The law can’t save us; in fact, it reveals how poor we truly are.
We need the gospel—the good news of what God has done in Christ.
We must guard the gospel with all we have.
We must also, alongside our guarding the gospel, take time to:
Celebrate the Gospel
Paul shares his testimony, his personal encounter with the gospel.
His is an incredible story, though no more incredible than yours.
He tells his story, what God has done in Christ, and it wells-up to triumphant praise, to a beautiful doxology.
The man who blasphemed the God of grace was met with grace from God; the persecutor of the faith was gifted faith from God; the man who was marked by violence, God showered with love.

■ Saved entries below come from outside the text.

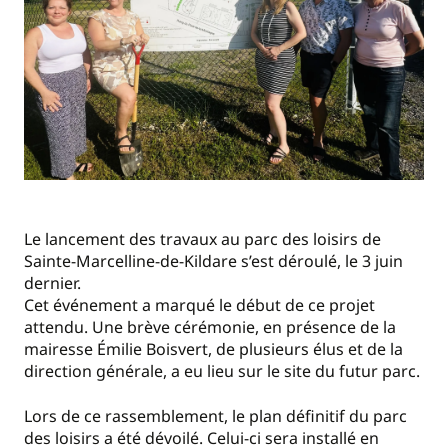
Le lancement des travaux au parc des loisirs de
Sainte-Marcelline-de-Kildare s’est déroulé, le 3 juin
dernier.
Cet événement a marqué le début de ce projet
attendu. Une brève cérémonie, en présence de la
mairesse Émilie Boisvert, de plusieurs élus et de la
direction générale, a eu lieu sur le site du futur parc.
Lors de ce rassemblement, le plan définitif du parc
des loisirs a été dévoilé. Celui-ci sera installé en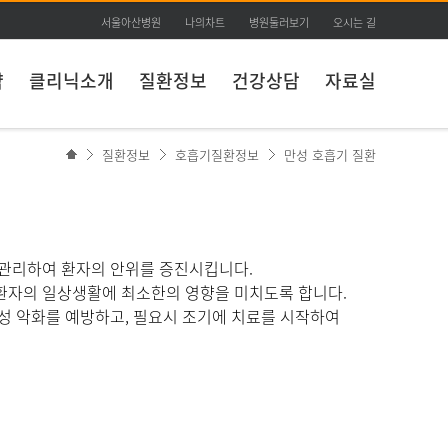
서울아산병원
나의차트
병원둘러보기
오시는 길
약
클리닉소개
질환정보
건강상담
자료실
질환정보
호흡기질환정보
만성 호흡기 질환
 관리하여 환자의 안위를 증진시킵니다.
 환자의 일상생활에 최소한의 영향을 미치도록 합니다.
급성 악화를 예방하고, 필요시 조기에 치료를 시작하여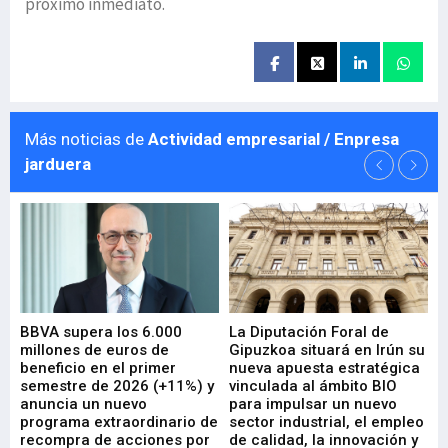
próximo inmediato.
Más noticias de
Actividad empresarial / Enpresa
jarduera
e
BBVA supera los 6.000
La Diputación Foral de
En
millones de euros de
Gipuzkoa situará en Irún su
em
beneficio en el primer
nueva apuesta estratégica
de
ad
semestre de 2026 (+11%) y
vinculada al ámbito BIO
En
anuncia un nuevo
para impulsar un nuevo
En
programa extraordinario de
sector industrial, el empleo
29-
recompra de acciones por
de calidad, la innovación y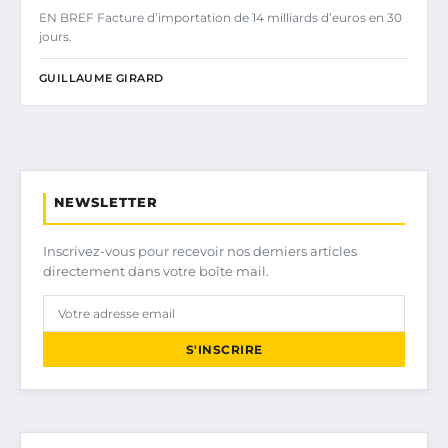
EN BREF Facture d’importation de 14 milliards d’euros en 30
jours.
GUILLAUME GIRARD
NEWSLETTER
Inscrivez-vous pour recevoir nos derniers articles
directement dans votre boîte mail.
S'INSCRIRE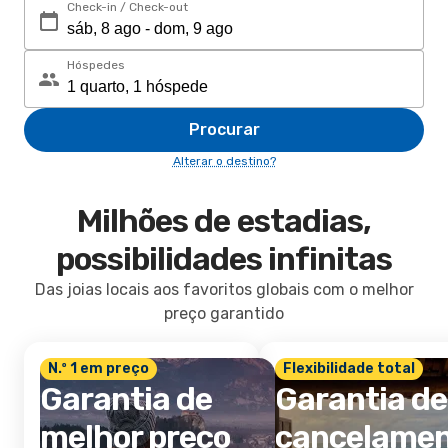
Check-in / Check-out
Hóspedes
Procurar
Alterar o destino?
Milhões de estadias,
possibilidades infinitas
Das joias locais aos favoritos globais com o melhor
preço garantido
N.º 1 em preço
Flexibilidade total
Garantia de
Garantia de
melhor preço
cancelame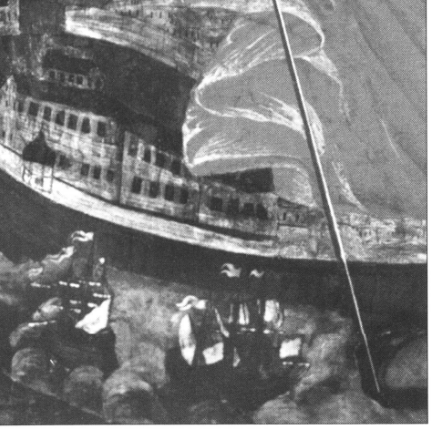
Свято-Троицкий собор
Свято-Троицкий собор Архангельска
23.12.2015
Сегодня мы можем говорить, что Архангельск в большей мере,
пострадал от целенаправленных систематических разрушений,
выдающихся памятников архитектуры. Больше всего по старом
вызванная борьбой с религией, набравшая особую силу в конце
разрушение православного центра архангельской губернии - а
собора Архангельска.
Возникнув в начале XVIII века в центре Архангельск
двухэтажный Троицкий собор, сразу превратился в зрительну
XVIII веке по масштабам ему не было равных на Севере. Впл
оставался самым высоким и значительным из городских строе
второе место, после гостиных дворов, в градостроительной ка
Один из самых больших и светлых соборов России воплотил в
портового города с отраженными в ней архитектурными тече
архангелогородской школы церковного зодчества.
Масштабность, благолепие и богатство собора, вполне оправды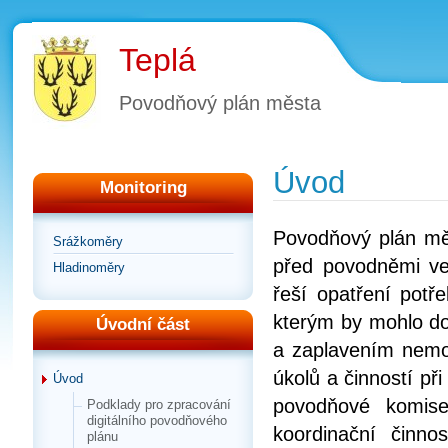
Teplá
Povodňový plán města
Úvod
Monitoring
Povodňový plán mě
Srážkoměry
před povodněmi v
Hladinoměry
řeší opatření pot
kterým by mohlo do
Úvodní část
a zaplavením nemov
úkolů a činností př
Úvod
povodňové komis
Podklady pro zpracování
digitálního povodňového
koordinační činno
plánu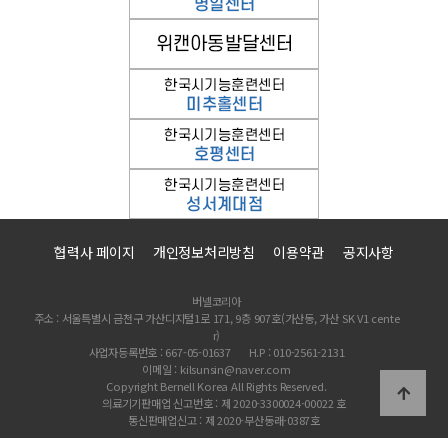
협력사 페이지
개인정보처리방침
이용약관
공지사항
버넬코리아
주소 : 서울특별시 금천구 가산디지털1로 171, 9층 907호(가산동, 가산 SK V1 cente
r)
사업자등록번호 : 667-05-01637
H.P : 010-2561-2131
이메일 : kilsunsin@naver.com
Copyright Bernell Korea All Rights Reserved.
의료기기판매업 신고번호 : 제 2020-3300024-00022 호
통신판매업신고 : 제 2020-부산동래-0387호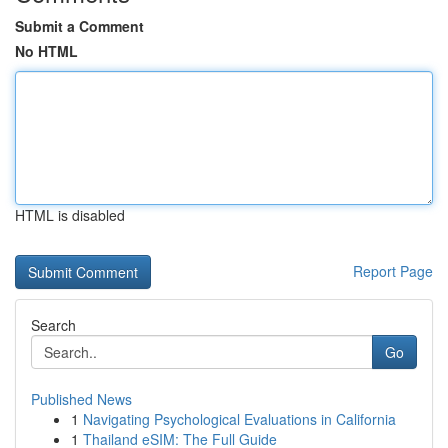
Submit a Comment
No HTML
HTML is disabled
Report Page
Search
Go
Published News
1
Navigating Psychological Evaluations in California
1
Thailand eSIM: The Full Guide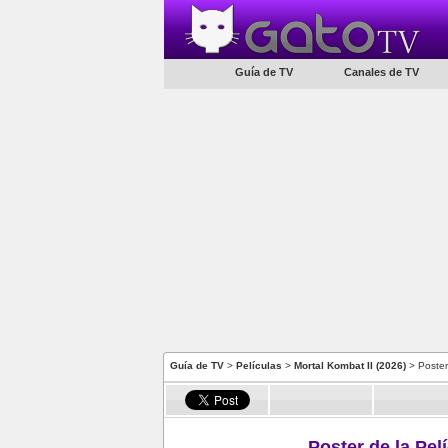
Guía de TV
Canales de TV
Guía de TV
>
Películas
>
Mortal Kombat II (2026)
> Poster
Poster de la Pel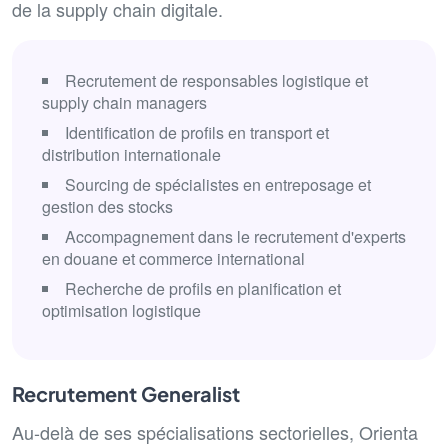
de la supply chain digitale.
Recrutement de responsables logistique et
supply chain managers
Identification de profils en transport et
distribution internationale
Sourcing de spécialistes en entreposage et
gestion des stocks
Accompagnement dans le recrutement d'experts
en douane et commerce international
Recherche de profils en planification et
optimisation logistique
Recrutement Generalist
Au-delà de ses spécialisations sectorielles, Orienta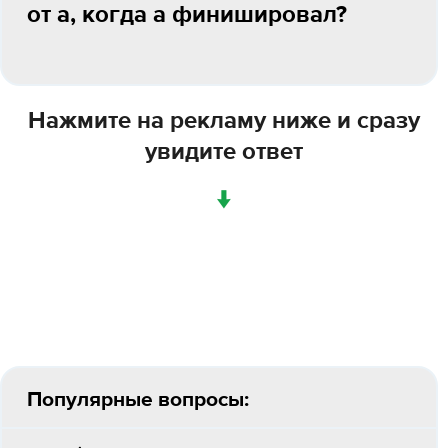
от а, когда а финишировал?
Нажмите на рекламу ниже и сразу
увидите ответ
↓
Популярные вопросы: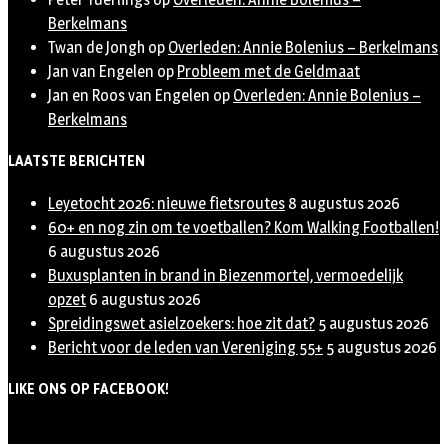
Berkelmans
Twan de Jongh
op
Overleden: Annie Bolenius – Berkelmans
Jan van Engelen
op
Probleem met de Geldmaat
Jan en Roos van Engelen
op
Overleden: Annie Bolenius –
Berkelmans
LAATSTE BERICHTEN
Leyetocht 2026: nieuwe fietsroutes
8 augustus 2026
60+ en nog zin om te voetballen? Kom Walking Footballen!
6 augustus 2026
Buxusplanten in brand in Biezenmortel, vermoedelijk
opzet
6 augustus 2026
Spreidingswet asielzoekers: hoe zit dat?
5 augustus 2026
Bericht voor de leden van Vereniging 55+
5 augustus 2026
LIKE ONS OP FACEBOOK!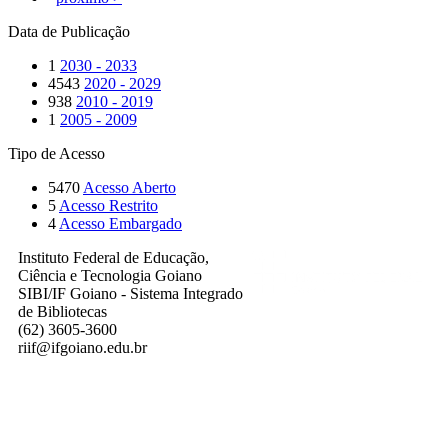
Data de Publicação
1
2030 - 2033
4543
2020 - 2029
938
2010 - 2019
1
2005 - 2009
Tipo de Acesso
5470
Acesso Aberto
5
Acesso Restrito
4
Acesso Embargado
Instituto Federal de Educação,
Ciência e Tecnologia Goiano
SIBI/IF Goiano - Sistema Integrado
de Bibliotecas
(62) 3605-3600
riif@ifgoiano.edu.br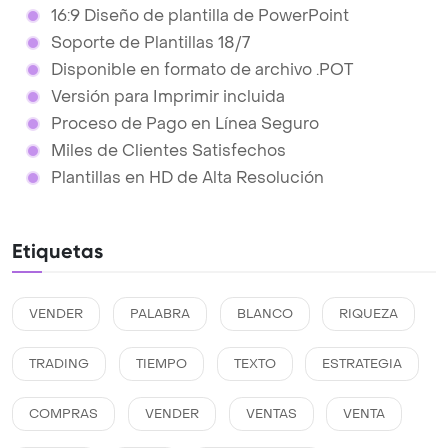
16:9 Diseño de plantilla de PowerPoint
Soporte de Plantillas 18/7
Disponible en formato de archivo .POT
Versión para Imprimir incluida
Proceso de Pago en Línea Seguro
Miles de Clientes Satisfechos
Plantillas en HD de Alta Resolución
Etiquetas
VENDER
PALABRA
BLANCO
RIQUEZA
TRADING
TIEMPO
TEXTO
ESTRATEGIA
COMPRAS
VENDER
VENTAS
VENTA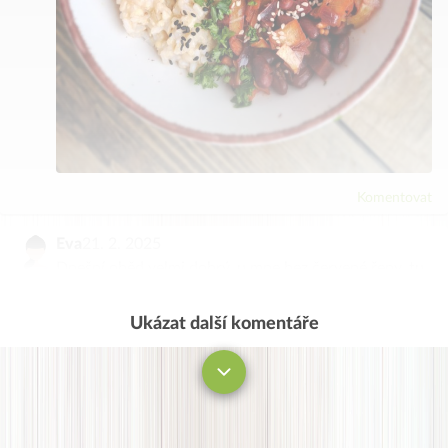
Komentovat
Eva
21. 2. 2025
Dnešní oběd velmi dobrý, u mne bez červené řepy, tu
nedám!
Ukázat další komentáře
Komentovat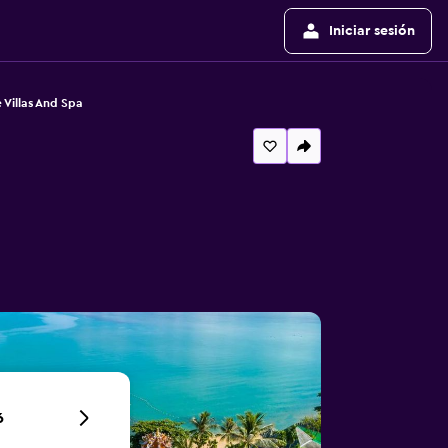
Iniciar sesión
 Villas And Spa
6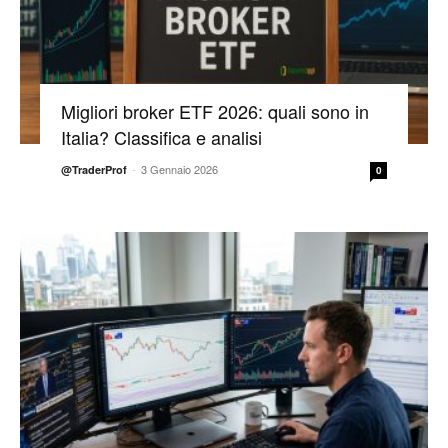
Migliori broker ETF 2026: quali sono in
Italia? Classifica e analisi
-
3 Gennaio 2026
@TraderProf
0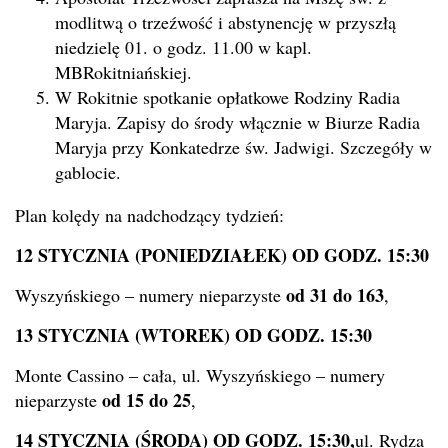
modlitwą o trzeźwość i abstynencję w przyszłą
niedzielę 01. o godz. 11.00 w kapl.
MBRokitniańskiej.
W Rokitnie spotkanie opłatkowe Rodziny Radia
Maryja. Zapisy do środy włącznie w Biurze Radia
Maryja przy Konkatedrze św. Jadwigi. Szczegóły w
gablocie.
Plan kolędy na nadchodzący tydzień:
12 STYCZNIA (PONIEDZIAŁEK) OD GODZ. 15:30
od 31 do 163
Wyszyńskiego – numery nieparzyste
,
13 STYCZNIA (WTOREK) OD GODZ. 15:30
Monte Cassino – cała, ul. Wyszyńskiego – numery
od 15 do 25
nieparzyste
,
14 STYCZNIA (ŚRODA) OD GODZ. 15:30,
ul. Rydza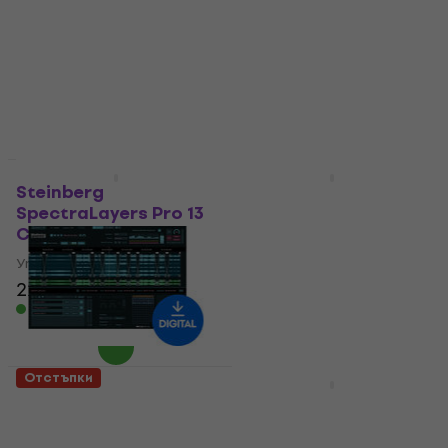
Elements 13 Full
Education (Дигитален
Version (Дигитален
продукт)
продукт)
Управляващ софтуер
Управляващ софтуер
163 €
199 €
- 18 %
73,20 €
90 €
Налично за изтегляне
- 19 %
Налично за изтегляне
Отстъпки
Отстъпки
Steinberg
Steinberg WaveLab
SpectraLayers Pro 13
Pro 13 Full Version
Comp. CG
(Дигитален продукт)
Управляващ софтуер
Управляващ софтуер
225 €
279 €
5
/5
- 19 %
394 €
499 €
Налично за изтегляне
- 21 %
Налично за изтегляне
Отстъпки
HAPPY HOUR
Fiedler Audio
Waves NLS Non-Linear
Mastering Console 2
Summer (Дигитален
(Дигитален продукт)
продукт)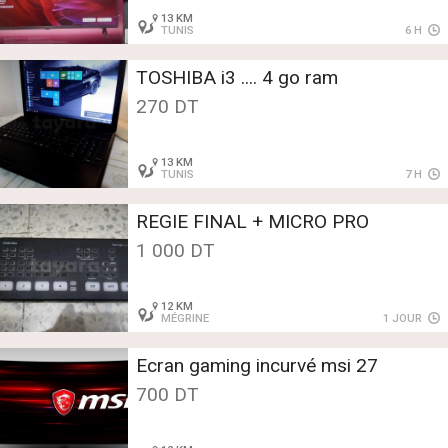
13 KM
TUNIS
6 H
TOSHIBA i3 .... 4 go ram
270 DT
13 KM
TUNIS
7 H
REGIE FINAL + MICRO PRO
1 000 DT
12 KM
MÉGRINE
1 JOUR
Ecran gaming incurvé msi 27
700 DT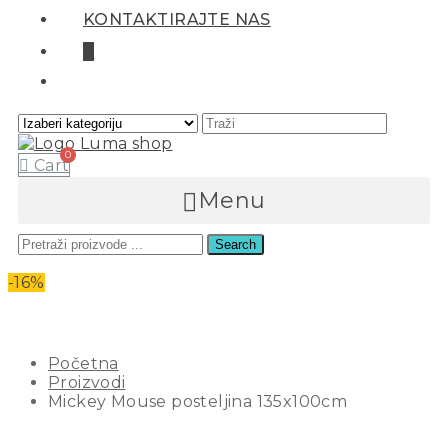
KONTAKTIRAJTE NAS
0
Cart
Menu
Search
MICKEY MOUSE POSTELJINA
-16%
135X100CM
Početna
Proizvodi
Mickey Mouse posteljina 135x100cm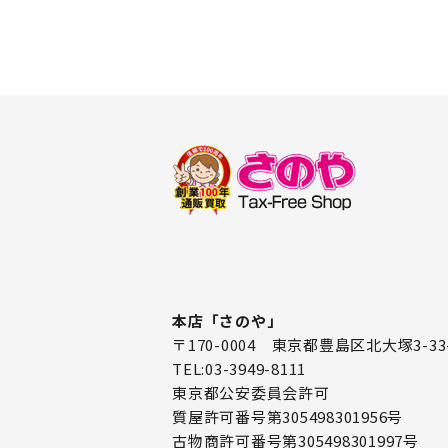
本店「さのや」
〒170-0004 東京都豊島区北大塚3-33
TEL:03-3949-8111
東京都公安委員会許可
質屋許可番号第305498301956号
古物商許可番号第305498301997号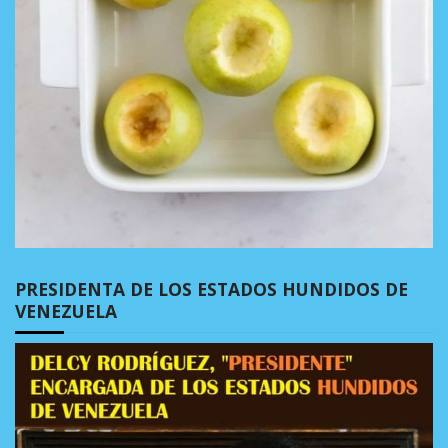
PRESIDENTA DE LOS ESTADOS HUNDIDOS DE
VENEZUELA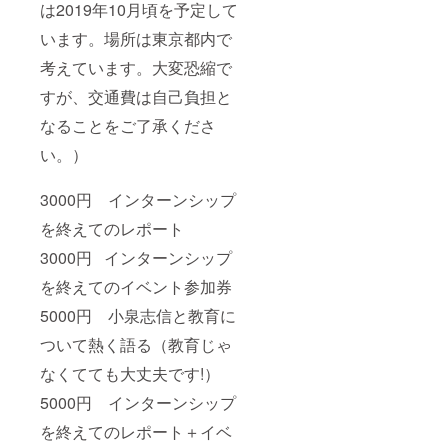
は2019年10月頃を予定して
います。場所は東京都内で
考えています。大変恐縮で
すが、交通費は自己負担と
なることをご了承くださ
い。）
3000円 インターンシップ
を終えてのレポート
3000円 インターンシップ
を終えてのイベント参加券
5000円 小泉志信と教育に
ついて熱く語る（教育じゃ
なくてても大丈夫です!）
5000円 インターンシップ
を終えてのレポート＋イベ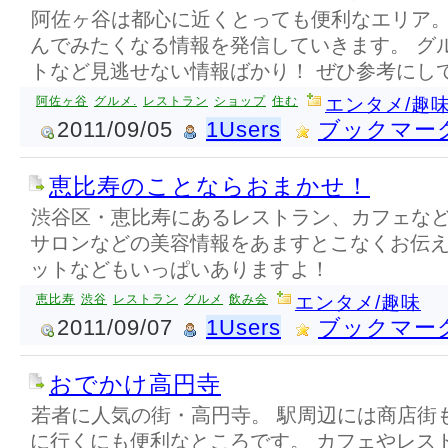
阿佐ヶ谷は都心に近くとっても便利なエリア。
んでみたくなる情報を発信していきます。 グ
トなど見逃せない情報ばかり！ ぜひ参考にし
阿佐ヶ谷
グルメ.
レストラン
ショップ
住む
エンタメ/趣
2011/09/05
1Users
ブックマー
恵比寿のことならおまかせ！
渋谷区・恵比寿にあるレストラン、カフェな
サロンなどの美容情報をあますとこなくお伝え
ットなどもいっぱいありますよ！
恵比寿
渋谷
レストラン
グルメ
飲み会
エンタメ/趣味
2011/09/07
1Users
ブックマー
おでかけ高円寺
若者に人気の街・高円寺。 駅周辺には商店街
に行くにも便利なところです。 カフェやレス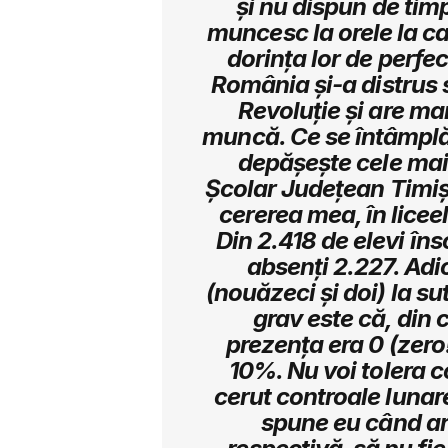
și nu dispun de tim
muncesc la orele la car
dorința lor de perfe
România și-a distrus 
Revoluție și are ma
muncă. Ce se întâmplă,
depășește cele mai 
Școlar Județean Timiș 
cererea mea, în licee
Din 2.418 de elevi însc
absenți 2.227. Adic
(nouăzeci și doi) la su
grav este că, din c
prezența era 0 (zero!
10%. Nu voi tolera c
cerut controale lunare,
spune eu când are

There is something unbelievably poetic about Paul’s life.
He was this (blasphemer, persecutor, a violent man), and now, by the transforming power of the gospel, he is this (made new, redeemed, an apostle, a pastor/elder).
There’s a similar poetry to your life, Christian.
By God’s grace and mercy, you heard the gospel of Jesus Christ (the only way anyone becomes a Christian); the Holy Spirit drew you to the Lord, convicted you of sin.
You once were this; now, you are this.
There’s a very clear before-and-after in each Christian’s life.
It’s unmissable.
You have been brought from death to life.
Like Paul, you could say: The grace of our Lord was poured out on me abundantly, along with the faith and love that are in Christ Jesus.
Paul realizes he’s a sinner and celebrates the truth that Jesus saves sinners.
In one of the most succinct gospel explanations, worthy of our reflection and memorization, Paul celebrates:
Jesus came to live the life we could not live, to die the death we deserved to die, to rise in victory over enemies we could not conquer—sin and death.
There is no greater or mind-bending wonder in all of history, and yet Paul tells us this is true; it’s trustworthy and it deserves full acceptance.
There are many people who think there’s no way God would ever save them.
They say, “I’ve done too much wrong.
I’ve hated Him.
I’ve turned against Him.
I’ve fought against Him at every point in my life.”
If you think you’re beyond the mercy of God, just look at Paul: persecutor turned pastor, murderer turned missionary.
God loves you and He beckons sinners like you to believe in Him for eternal life.